Saved data entries

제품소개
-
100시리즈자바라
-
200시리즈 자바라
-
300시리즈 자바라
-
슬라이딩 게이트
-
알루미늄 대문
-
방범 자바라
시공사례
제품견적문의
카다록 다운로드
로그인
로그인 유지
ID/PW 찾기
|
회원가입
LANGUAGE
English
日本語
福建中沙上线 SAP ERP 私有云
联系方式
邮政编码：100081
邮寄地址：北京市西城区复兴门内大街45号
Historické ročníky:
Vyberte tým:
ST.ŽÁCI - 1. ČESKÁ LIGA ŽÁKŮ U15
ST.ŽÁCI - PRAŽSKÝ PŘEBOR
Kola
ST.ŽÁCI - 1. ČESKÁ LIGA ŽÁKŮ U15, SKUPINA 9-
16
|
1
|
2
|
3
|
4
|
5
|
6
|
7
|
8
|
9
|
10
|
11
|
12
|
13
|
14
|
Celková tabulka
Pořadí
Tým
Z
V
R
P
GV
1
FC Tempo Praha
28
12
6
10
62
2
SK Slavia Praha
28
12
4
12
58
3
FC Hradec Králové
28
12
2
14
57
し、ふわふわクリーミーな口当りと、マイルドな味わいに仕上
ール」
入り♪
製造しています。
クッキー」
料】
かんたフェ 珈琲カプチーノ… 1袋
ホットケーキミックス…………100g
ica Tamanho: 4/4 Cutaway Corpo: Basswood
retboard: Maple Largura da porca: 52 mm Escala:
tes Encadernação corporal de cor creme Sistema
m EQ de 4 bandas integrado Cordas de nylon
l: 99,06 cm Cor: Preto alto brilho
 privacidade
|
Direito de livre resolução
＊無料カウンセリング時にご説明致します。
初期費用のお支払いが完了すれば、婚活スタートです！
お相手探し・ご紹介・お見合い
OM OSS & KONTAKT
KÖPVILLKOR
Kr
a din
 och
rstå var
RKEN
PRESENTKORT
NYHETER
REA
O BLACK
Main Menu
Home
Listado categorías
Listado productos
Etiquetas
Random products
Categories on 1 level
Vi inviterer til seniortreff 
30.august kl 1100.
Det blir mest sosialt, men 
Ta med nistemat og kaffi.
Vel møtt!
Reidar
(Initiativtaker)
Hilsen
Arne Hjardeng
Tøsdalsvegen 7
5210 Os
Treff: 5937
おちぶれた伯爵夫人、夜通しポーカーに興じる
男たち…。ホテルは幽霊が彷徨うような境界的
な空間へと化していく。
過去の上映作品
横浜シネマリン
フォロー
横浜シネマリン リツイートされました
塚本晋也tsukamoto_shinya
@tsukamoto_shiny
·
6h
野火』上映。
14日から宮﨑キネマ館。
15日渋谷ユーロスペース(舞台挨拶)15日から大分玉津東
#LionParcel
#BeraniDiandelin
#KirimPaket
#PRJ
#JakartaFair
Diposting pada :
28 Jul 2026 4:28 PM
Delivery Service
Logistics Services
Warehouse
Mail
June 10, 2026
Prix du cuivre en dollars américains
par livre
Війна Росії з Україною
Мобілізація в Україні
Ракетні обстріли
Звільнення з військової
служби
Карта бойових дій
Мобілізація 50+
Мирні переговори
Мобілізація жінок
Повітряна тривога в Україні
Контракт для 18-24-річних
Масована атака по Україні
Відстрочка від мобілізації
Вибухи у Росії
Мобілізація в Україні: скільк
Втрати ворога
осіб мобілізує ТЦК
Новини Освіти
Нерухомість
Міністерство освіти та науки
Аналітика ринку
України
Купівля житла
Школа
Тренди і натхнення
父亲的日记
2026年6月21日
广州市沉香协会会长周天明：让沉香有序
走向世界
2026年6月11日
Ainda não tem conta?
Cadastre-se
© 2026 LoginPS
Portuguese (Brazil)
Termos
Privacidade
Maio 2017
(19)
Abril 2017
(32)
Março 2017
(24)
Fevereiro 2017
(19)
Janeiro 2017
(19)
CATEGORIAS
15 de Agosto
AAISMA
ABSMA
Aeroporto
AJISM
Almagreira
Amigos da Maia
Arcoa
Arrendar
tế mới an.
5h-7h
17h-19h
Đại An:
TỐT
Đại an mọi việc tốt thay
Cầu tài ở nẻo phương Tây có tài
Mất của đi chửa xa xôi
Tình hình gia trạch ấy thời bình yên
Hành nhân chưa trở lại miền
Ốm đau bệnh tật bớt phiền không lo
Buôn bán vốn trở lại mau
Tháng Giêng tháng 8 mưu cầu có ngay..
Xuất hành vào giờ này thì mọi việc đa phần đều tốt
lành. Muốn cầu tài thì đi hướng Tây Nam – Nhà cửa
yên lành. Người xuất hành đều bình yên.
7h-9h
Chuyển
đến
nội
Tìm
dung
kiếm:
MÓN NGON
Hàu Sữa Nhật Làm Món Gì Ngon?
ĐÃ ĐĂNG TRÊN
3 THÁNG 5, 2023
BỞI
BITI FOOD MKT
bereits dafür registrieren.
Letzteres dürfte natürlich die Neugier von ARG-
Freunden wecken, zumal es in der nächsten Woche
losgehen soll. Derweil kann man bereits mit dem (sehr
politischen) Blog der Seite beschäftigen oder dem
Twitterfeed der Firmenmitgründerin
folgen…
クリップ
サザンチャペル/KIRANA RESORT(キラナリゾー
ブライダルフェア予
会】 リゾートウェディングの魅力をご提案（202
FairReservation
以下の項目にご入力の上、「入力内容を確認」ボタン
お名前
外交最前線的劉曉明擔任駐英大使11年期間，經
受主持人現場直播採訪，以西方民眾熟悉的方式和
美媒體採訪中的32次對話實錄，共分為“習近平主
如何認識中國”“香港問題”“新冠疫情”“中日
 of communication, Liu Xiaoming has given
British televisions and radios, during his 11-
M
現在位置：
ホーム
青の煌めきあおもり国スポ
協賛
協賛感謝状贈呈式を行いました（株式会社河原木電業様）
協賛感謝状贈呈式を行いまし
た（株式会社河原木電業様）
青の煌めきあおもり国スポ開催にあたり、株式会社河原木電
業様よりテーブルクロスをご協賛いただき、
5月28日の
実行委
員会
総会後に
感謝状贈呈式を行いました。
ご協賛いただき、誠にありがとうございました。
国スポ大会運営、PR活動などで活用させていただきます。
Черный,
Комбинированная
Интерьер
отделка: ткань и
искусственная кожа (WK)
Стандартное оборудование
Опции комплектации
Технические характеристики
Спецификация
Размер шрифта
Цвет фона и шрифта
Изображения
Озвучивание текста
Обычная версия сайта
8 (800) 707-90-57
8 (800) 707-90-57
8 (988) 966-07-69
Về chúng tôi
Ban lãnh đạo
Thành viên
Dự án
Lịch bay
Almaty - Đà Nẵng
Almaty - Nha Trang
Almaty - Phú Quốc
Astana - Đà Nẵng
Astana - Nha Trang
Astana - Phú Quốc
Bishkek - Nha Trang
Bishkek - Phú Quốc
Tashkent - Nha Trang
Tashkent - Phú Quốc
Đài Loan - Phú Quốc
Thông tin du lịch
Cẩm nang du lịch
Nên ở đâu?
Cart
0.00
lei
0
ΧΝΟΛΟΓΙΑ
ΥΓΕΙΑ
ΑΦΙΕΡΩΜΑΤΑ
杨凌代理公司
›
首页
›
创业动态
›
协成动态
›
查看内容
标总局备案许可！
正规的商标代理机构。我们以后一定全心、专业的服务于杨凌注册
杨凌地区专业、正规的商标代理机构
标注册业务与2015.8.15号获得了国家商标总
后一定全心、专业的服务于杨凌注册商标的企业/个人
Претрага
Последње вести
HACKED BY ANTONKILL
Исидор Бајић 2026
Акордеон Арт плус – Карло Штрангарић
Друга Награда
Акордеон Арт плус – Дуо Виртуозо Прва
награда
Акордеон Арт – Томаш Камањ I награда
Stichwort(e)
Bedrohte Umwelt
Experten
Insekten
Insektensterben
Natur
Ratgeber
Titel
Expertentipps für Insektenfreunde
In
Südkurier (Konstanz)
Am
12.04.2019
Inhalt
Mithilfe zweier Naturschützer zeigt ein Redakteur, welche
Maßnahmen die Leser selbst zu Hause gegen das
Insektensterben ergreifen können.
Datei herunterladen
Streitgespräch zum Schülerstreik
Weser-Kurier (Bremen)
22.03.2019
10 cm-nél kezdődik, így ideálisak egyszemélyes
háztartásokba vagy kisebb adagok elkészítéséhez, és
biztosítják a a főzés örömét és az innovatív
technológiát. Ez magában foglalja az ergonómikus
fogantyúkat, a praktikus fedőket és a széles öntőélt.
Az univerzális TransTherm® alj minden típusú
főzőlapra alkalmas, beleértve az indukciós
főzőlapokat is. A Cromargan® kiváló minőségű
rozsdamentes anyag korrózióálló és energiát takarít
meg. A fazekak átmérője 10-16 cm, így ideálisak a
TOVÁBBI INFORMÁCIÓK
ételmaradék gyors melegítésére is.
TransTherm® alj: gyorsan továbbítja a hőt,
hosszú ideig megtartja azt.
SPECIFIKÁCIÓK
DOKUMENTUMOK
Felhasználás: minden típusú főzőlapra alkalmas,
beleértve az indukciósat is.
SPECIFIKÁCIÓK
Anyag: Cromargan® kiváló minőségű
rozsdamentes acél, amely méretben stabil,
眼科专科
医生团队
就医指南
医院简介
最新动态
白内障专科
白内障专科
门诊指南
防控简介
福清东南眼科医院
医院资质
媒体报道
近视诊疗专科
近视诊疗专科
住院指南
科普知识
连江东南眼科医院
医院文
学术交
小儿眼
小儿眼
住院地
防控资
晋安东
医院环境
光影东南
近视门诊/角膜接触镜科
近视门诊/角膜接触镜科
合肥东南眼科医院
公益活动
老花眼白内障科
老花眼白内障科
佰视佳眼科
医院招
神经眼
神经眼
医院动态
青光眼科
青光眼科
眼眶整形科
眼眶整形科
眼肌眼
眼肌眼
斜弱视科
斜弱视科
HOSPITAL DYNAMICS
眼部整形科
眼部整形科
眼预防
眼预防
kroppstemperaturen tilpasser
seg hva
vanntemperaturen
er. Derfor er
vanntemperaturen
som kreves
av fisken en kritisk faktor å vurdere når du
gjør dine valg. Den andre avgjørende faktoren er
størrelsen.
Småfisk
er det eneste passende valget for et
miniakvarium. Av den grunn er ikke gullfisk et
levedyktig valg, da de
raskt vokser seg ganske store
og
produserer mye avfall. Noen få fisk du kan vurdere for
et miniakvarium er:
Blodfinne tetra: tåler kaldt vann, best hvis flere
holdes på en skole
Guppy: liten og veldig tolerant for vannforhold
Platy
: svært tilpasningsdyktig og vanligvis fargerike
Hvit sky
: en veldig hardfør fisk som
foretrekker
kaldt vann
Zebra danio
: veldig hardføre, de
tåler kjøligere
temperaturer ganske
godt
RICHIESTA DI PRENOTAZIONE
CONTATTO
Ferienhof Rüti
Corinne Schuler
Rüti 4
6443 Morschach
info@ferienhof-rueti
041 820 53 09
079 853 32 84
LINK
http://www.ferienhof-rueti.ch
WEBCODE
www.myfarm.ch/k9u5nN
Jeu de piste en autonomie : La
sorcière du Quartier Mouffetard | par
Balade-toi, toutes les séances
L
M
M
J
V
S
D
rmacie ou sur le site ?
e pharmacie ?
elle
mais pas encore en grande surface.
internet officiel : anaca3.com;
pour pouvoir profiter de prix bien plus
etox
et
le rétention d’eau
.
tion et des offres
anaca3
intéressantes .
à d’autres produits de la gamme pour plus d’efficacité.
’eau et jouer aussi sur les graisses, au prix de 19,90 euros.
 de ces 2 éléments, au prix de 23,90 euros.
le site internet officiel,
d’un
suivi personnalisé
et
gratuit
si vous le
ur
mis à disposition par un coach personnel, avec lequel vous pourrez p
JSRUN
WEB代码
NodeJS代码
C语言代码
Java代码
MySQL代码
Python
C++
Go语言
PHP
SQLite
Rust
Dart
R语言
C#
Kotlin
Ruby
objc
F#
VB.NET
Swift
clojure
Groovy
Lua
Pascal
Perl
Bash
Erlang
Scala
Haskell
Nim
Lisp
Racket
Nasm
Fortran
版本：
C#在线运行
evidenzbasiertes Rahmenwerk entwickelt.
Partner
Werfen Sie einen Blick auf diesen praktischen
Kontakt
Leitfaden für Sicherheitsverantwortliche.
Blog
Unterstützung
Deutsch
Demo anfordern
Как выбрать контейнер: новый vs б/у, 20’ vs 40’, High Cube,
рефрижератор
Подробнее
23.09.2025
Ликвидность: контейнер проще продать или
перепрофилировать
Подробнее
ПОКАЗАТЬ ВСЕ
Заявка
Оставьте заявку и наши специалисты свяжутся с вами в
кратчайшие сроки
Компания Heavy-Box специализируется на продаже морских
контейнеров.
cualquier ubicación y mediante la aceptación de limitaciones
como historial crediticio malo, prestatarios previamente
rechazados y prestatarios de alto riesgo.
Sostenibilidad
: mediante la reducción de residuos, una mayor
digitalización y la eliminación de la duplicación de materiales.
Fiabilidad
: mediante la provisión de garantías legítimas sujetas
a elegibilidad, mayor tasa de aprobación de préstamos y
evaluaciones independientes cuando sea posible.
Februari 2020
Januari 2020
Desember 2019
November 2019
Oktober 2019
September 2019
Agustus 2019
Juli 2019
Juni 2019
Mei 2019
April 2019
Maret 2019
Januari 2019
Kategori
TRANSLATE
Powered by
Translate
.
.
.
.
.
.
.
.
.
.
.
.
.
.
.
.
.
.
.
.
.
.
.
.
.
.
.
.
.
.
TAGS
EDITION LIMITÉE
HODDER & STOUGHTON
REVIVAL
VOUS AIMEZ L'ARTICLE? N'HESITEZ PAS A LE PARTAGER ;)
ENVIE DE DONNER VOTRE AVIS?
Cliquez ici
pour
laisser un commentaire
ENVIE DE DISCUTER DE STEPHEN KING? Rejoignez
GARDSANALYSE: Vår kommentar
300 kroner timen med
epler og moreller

**Task goal:**
Write out the items word for word, starting at the very beginning and stopping after the line that contains "Direito de livre resolução".

**Answer to this problem:**
제품소개
-
100시리즈자바라
-
200시리즈 자바라
-
300시리즈 자바라
-
슬라이딩 게이트
-
알루미늄 대문
-
방범 자바라
시공사례
제품견적문의
카다록 다운로드
로그인
로그인 유지
ID/PW 찾기
|
회원가입
LANGUAGE
English
日本語
福建中沙上线 SAP ERP 私有云
联系方式
邮政编码：100081
邮寄地址：北京市西城区复兴门内大街45号
Historické ročníky:
Vyberte tým:
ST.ŽÁCI - 1. ČESKÁ LIGA ŽÁKŮ U15
ST.ŽÁCI - PRAŽSKÝ PŘEBOR
Kola
ST.ŽÁCI - 1. ČESKÁ LIGA ŽÁKŮ U15, SKUPINA 9-
16
|
1
|
2
|
3
|
4
|
5
|
6
|
7
|
8
|
9
|
10
|
11
|
12
|
13
|
14
|
Celková tabulka
Pořadí
Tým
Z
V
R
P
GV
1
FC Tempo Praha
28
12
6
10
62
2
SK Slavia Praha
28
12
4
12
58
3
FC Hradec Králové
28
12
2
14
57
し、ふわふわクリーミーな口当りと、マイルドな味わいに仕上
ール」
入り♪
製造しています。
クッキー」
料】
かんたフェ 珈琲カプチーノ… 1袋
ホットケーキミックス…………100g
ica Tamanho: 4/4 Cutaway Corpo: Basswood
retboard: Maple Largura da porca: 52 mm Escala:
tes Encadernação corporal de cor creme Sistema
m EQ de 4 bandas integrado Cordas de nylon
l: 99,06 cm Cor: Preto alto brilho
 privacidade
|
Direito de livre resolução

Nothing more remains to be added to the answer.